Con tanto dato positivo, muchos echan las campanas al vuelo y hablan de que “se ha acabado la crisis de la vivienda y la construcción”. Lo que parece claro es que “el ajuste ha tocado fondo”, como ha dicho el Banco de España. Pero ojo: la recuperación será lenta y larga, según la mayoría de los expertos, que piden al Gobierno “matizar su euforia”. Primero, porque 2013 fue el peor año de la crisis y de ahí que los datos de ventas de 2014 salgan favorables. Segundo, porque las ventas de pisos están aún muy lejos de 2007: se venden menos de la mitad de viviendas (319.389 en 2014 frente a 775.300 en 2007). Tercero, porque muchas de las compras son especulativas. Y cuarto, porque la mejora de las hipotecas no es para todos, sólo para una parte de las familias con ingresos estables, no para los que de verdad necesitan un piso.

De hecho, para que la vivienda se recupere de forma estable hace falta que las familias tengan trabajo (sigue habiendo 5.444.600 parados EPA) y un salario digno (el sueldo más habitual son 15.500 euros brutos, según el INE), algo que todavía parece lejano para muchos, con casi la mitad de los empleos precarios (o temporales o a tiempo parcial). Sólo así conseguirán acceder a una hipoteca, que los bancos sólo dan a los mejores clientes, los que tienen un trabajo estable y ganan más de 2.000 euros al mes. Eso deja fuera a dos tercios de los españoles: 13 millones de contribuyentes declararon a Hacienda (2013) que ganaban menos de 2.000 euros al mes, según el Informe anual de recaudación Tributaria. Para ellos, resulta muy difícil conseguir una hipoteca. Sólo les queda alquilar. Y un tercio de ellos, los que ganan menos de 800 euros, ni eso, porque no pueden pagar un alquiler medio (662 euros). Sólo les queda encontrar un alquiler social (200 euros al mes), pero apenas hay.

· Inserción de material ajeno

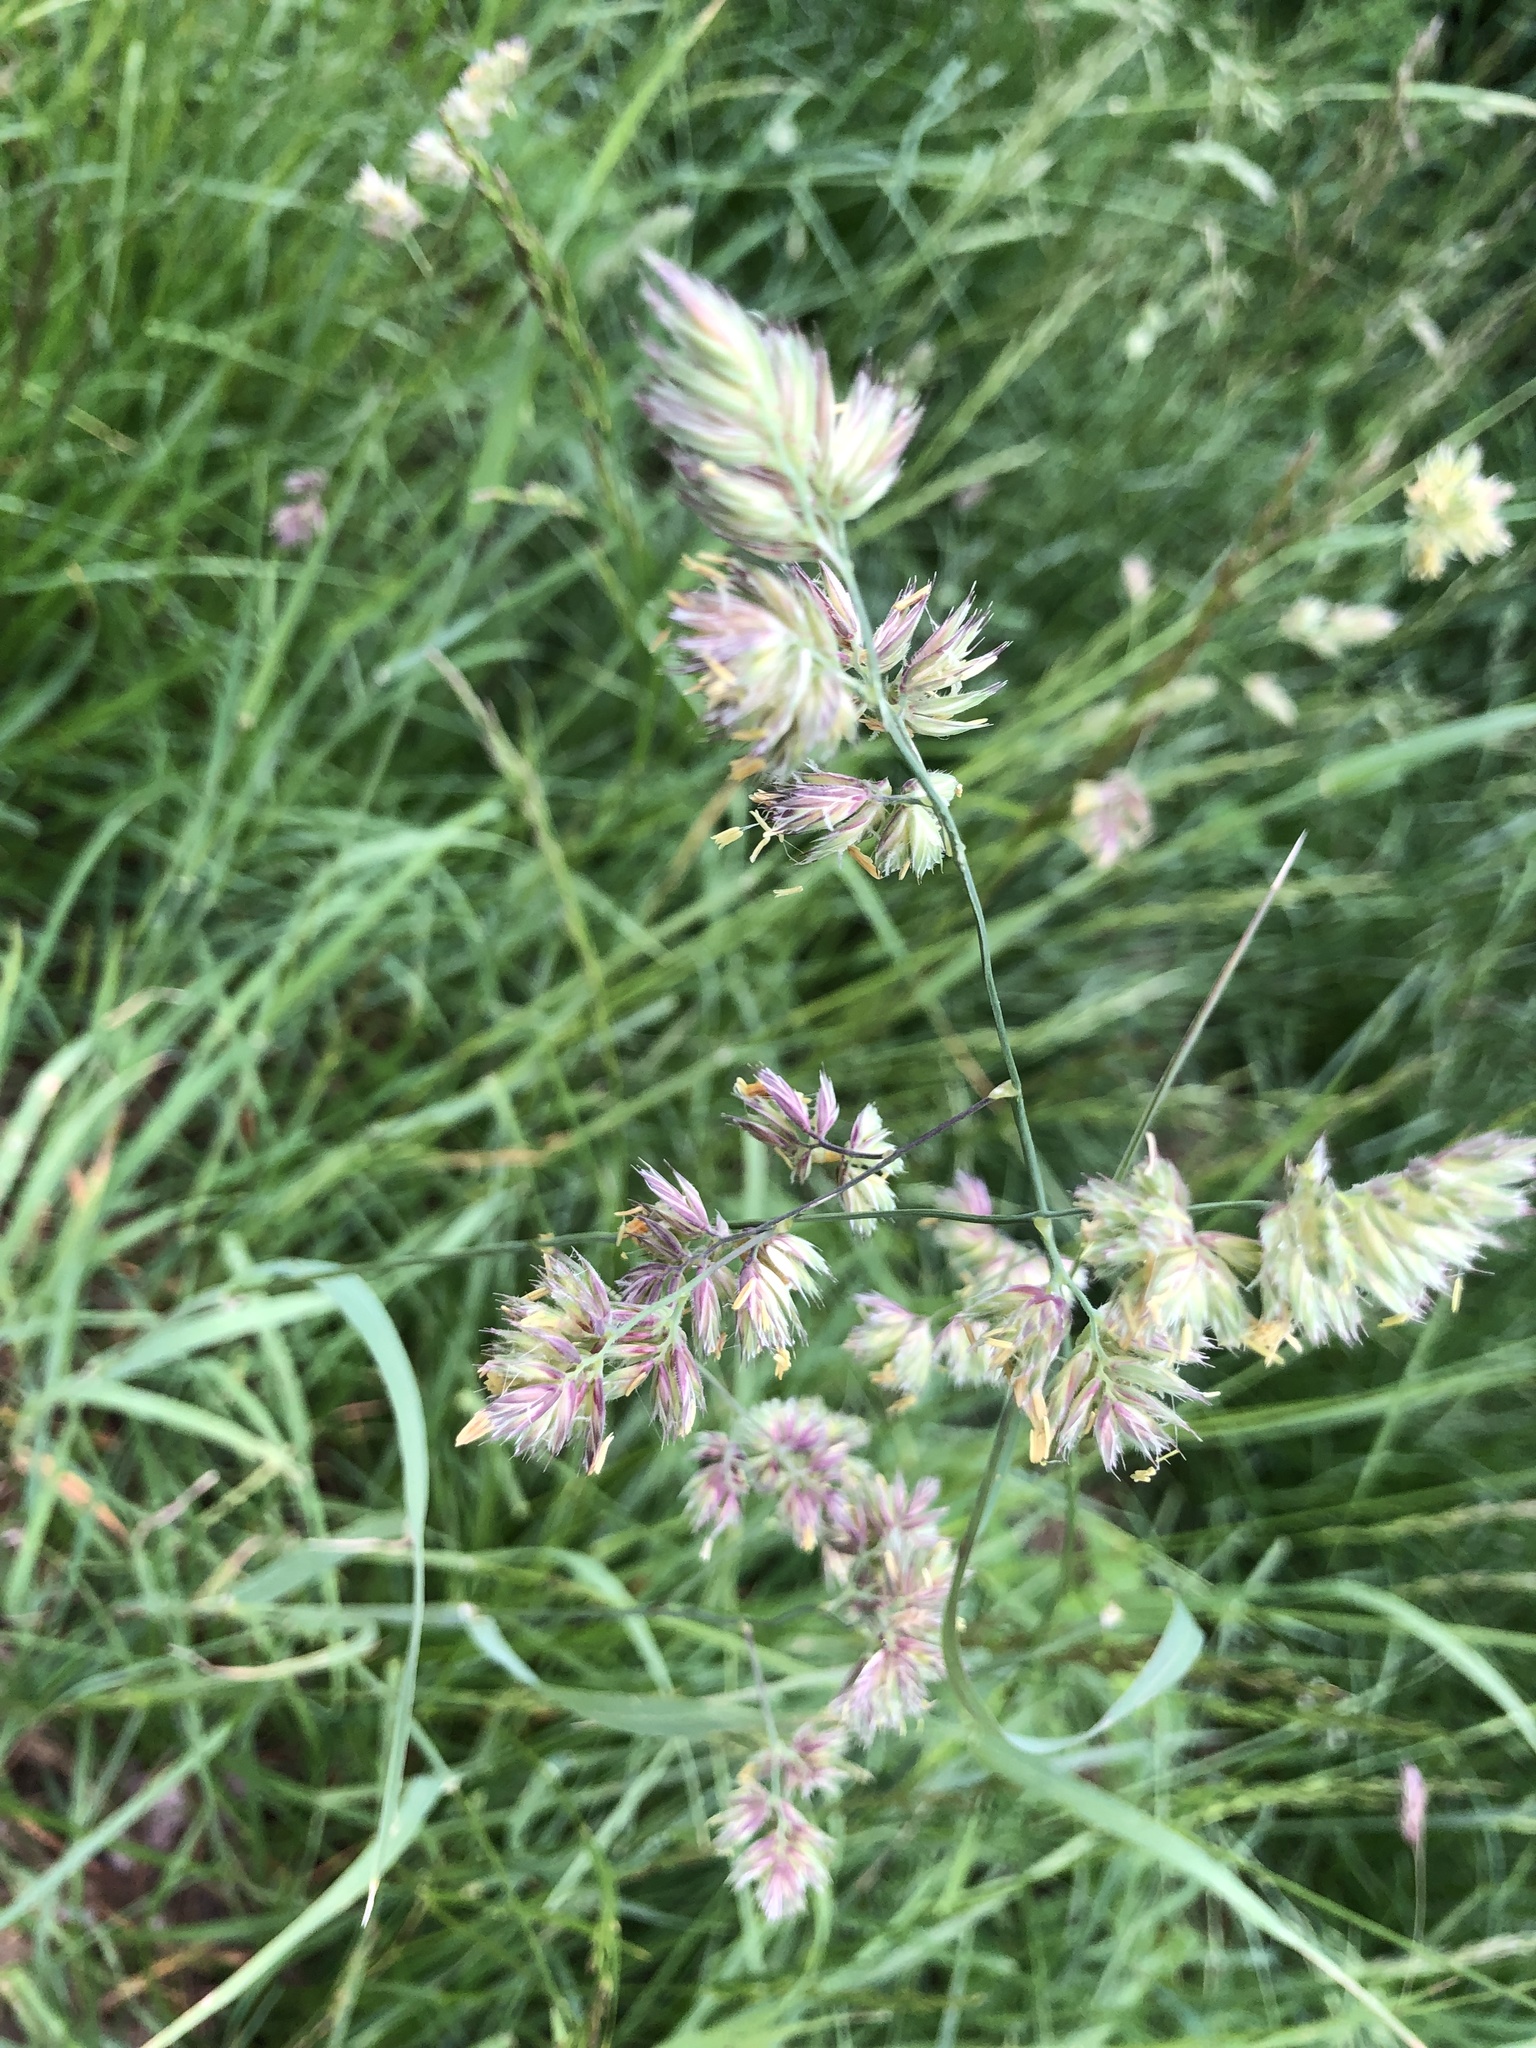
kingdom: Plantae
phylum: Tracheophyta
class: Liliopsida
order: Poales
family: Poaceae
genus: Dactylis
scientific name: Dactylis glomerata
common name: Orchardgrass
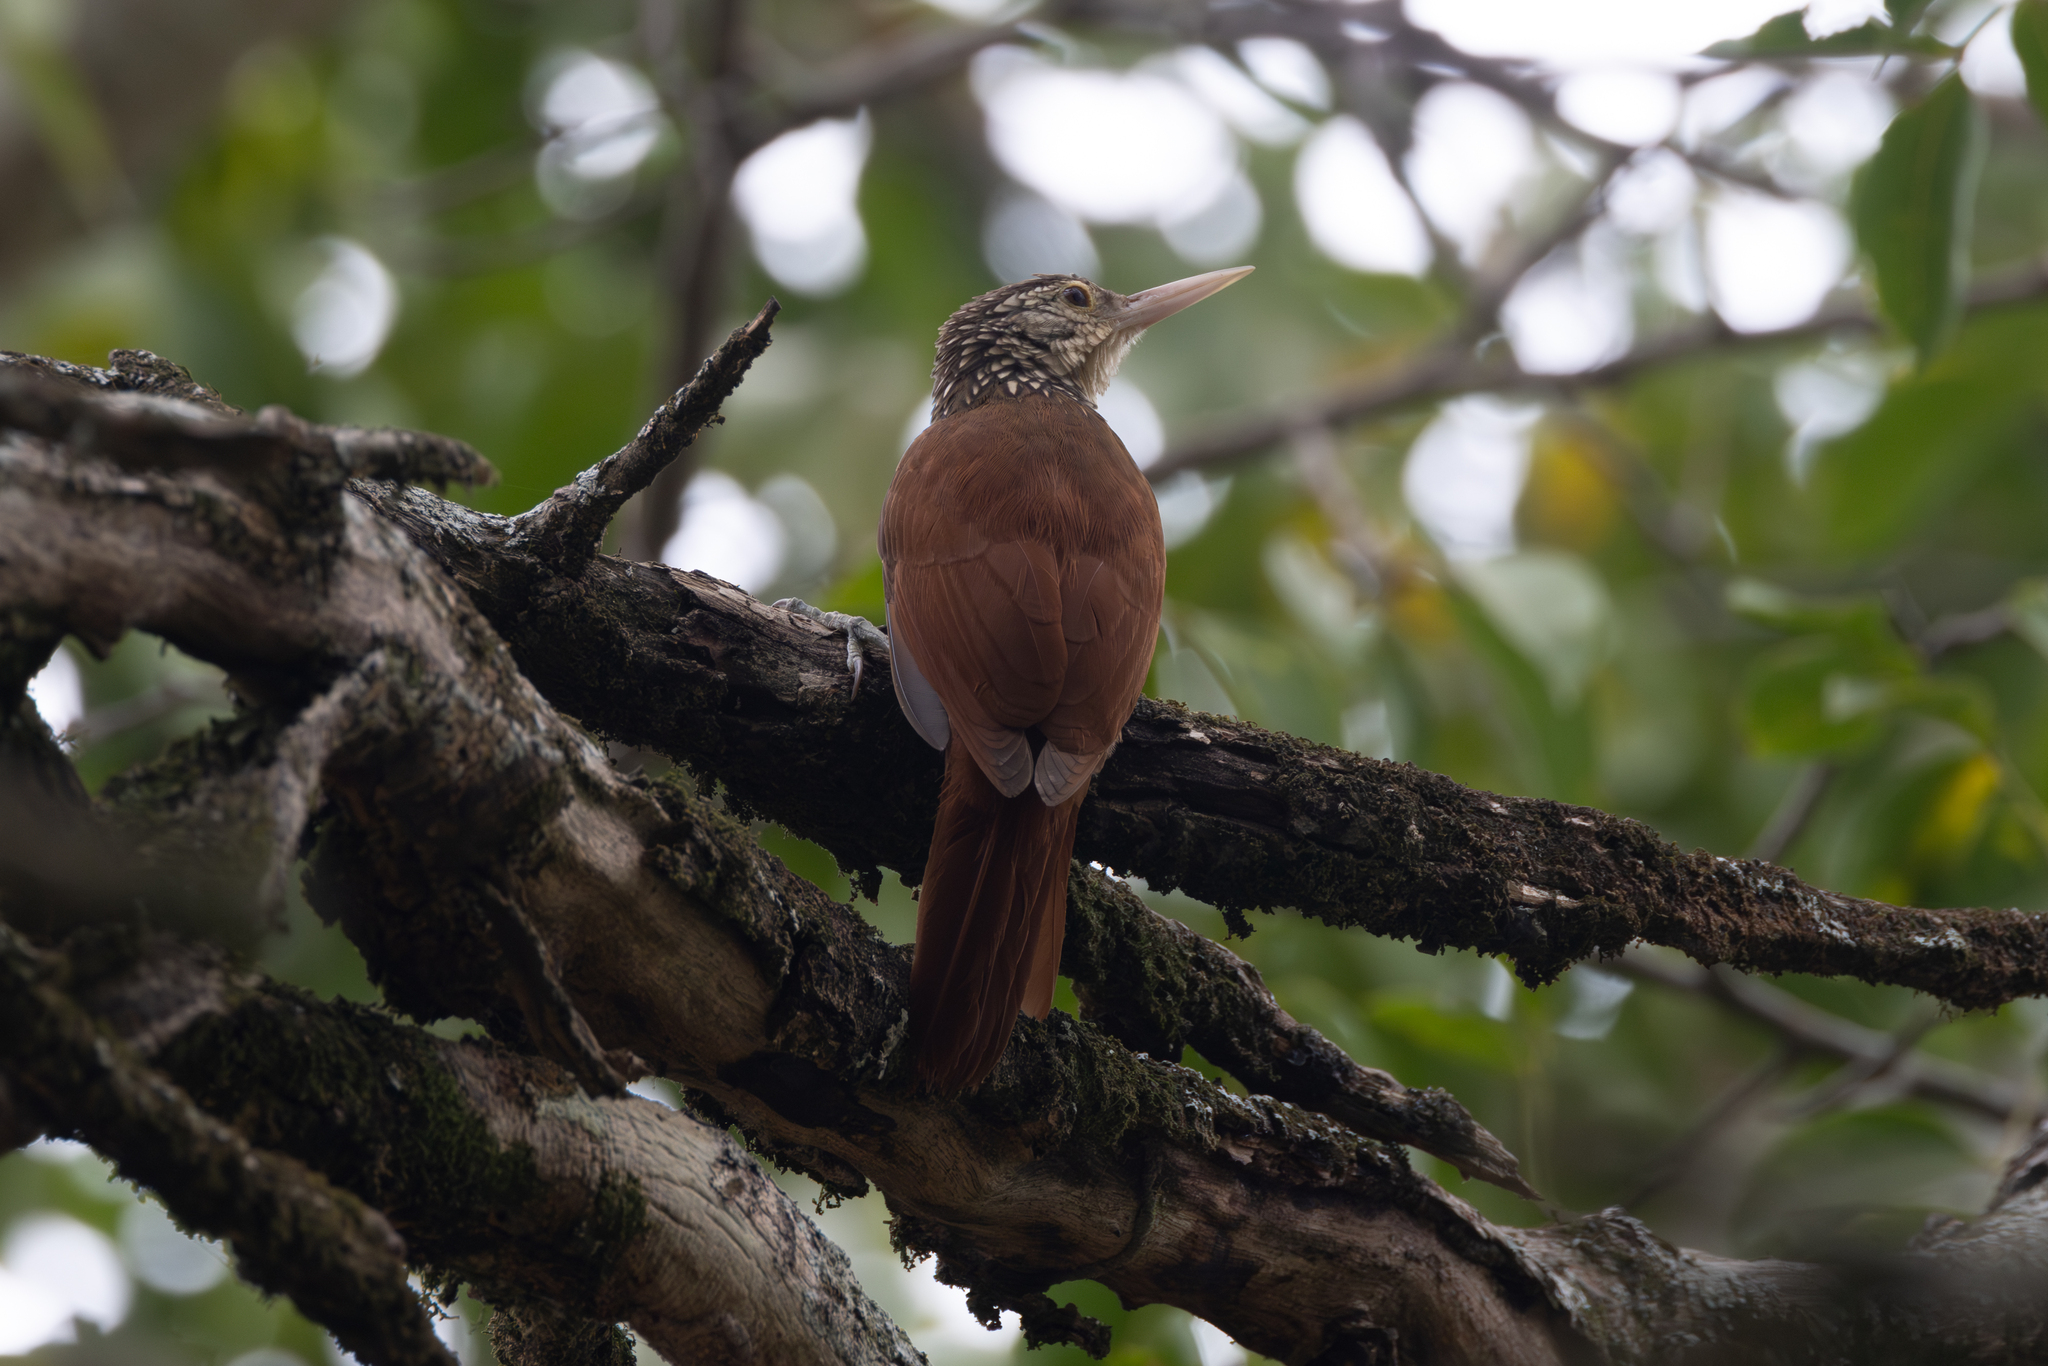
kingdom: Animalia
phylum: Chordata
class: Aves
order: Passeriformes
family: Furnariidae
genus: Xiphorhynchus
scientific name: Xiphorhynchus picus
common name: Straight-billed woodcreeper
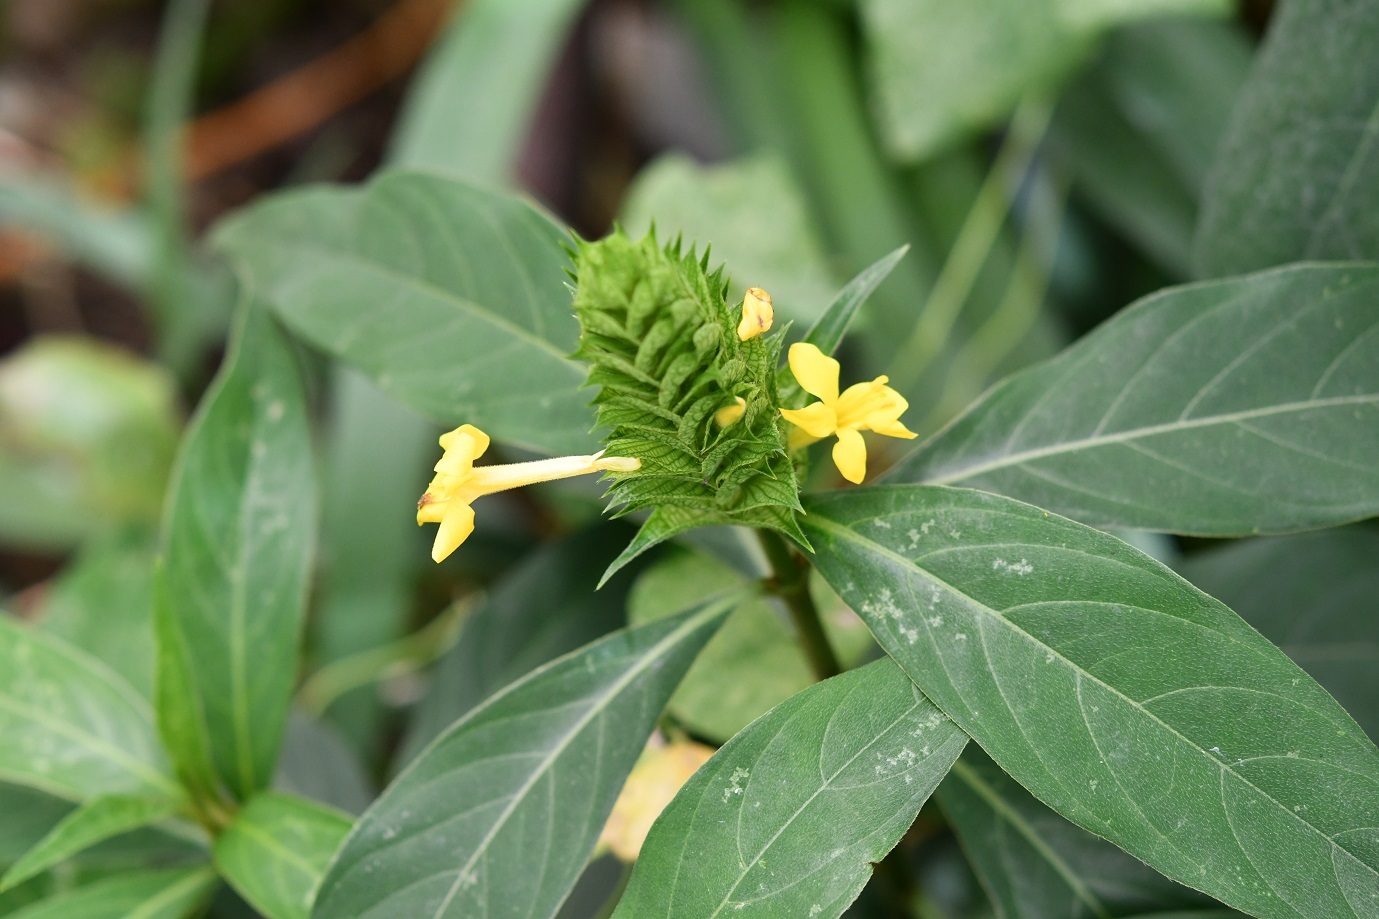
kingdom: Plantae
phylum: Tracheophyta
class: Magnoliopsida
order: Lamiales
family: Acanthaceae
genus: Barleria
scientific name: Barleria oenotheroides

Así que menos “euforia” con la vivienda, a pesar de la especulación de extranjeros e inversores: mientras no haya más empleo estable y no suban más los sueldos, muchas familias no podrán comprar un piso, con lo que la recuperación será lenta y larga. Y en cuanto a la construcción, no esperemos que nos saque de la crisis. El ladrillo ha sido clave para hundirnos (perdió  1.700.000 empleos, más de la mitad de los 3.298.000 empleos totales perdidos hasta hoy), pero no va a salvarnos: si en 2007, la construcción aportaba la cuarta parte del crecimiento español, en 2015 aportará el 10,3%, según la patronal SEOPAN. O sea que, aun mejorando, el ladrillo  no volverá a ser el motor de la economía. Y mejor que así sea, porque crece a costa de “burbujas”. El problema es que hay que buscar otros sectores que tiren, como la industria y la tecnología, que no se apoyan. Y el Gobierno Rajoy promete 2 millones de empleos, sin decir quién los va a crear.

En resumen, que la vivienda despega, con precios más ajustados tras la burbuja, pero la recuperación será lenta y larga, al menos hasta que las familias recuperen empleo e ingresos, lo que también tardará, como la salida de la crisis. Lo demás es pura “euforia preelectoral”.